* Exercise instructions
For this exercise, reproduce the entries below exactly, but only from the line containing "С 1 сентября зарплаты педагогов" through the line containing "Международные резервы", both included.

*** Opening of Excerpted records ***

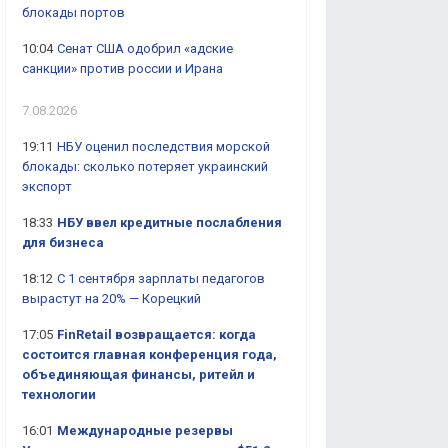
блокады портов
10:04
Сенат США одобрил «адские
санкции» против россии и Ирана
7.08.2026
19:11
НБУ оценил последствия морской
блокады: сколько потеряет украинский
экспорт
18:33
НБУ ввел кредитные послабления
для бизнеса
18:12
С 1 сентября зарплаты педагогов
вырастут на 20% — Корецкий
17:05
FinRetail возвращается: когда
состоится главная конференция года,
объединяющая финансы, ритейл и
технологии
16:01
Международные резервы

*** Close of Excerpted records ***
*** Opening of Excerpted records ***

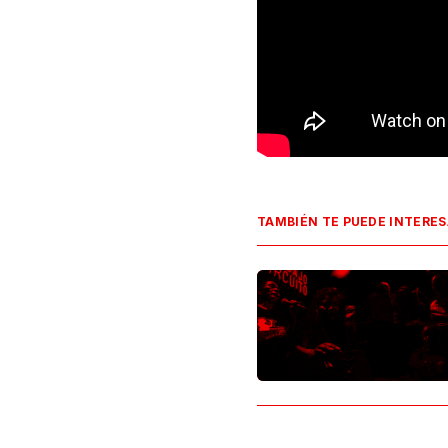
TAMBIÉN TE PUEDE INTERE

*** Close of Excerpted records ***

* Answer to this exercise
С 1 сентября зарплаты педагогов
вырастут на 20% — Корецкий
17:05
FinRetail возвращается: когда
состоится главная конференция года,
объединяющая финансы, ритейл и
технологии
16:01
Международные резервы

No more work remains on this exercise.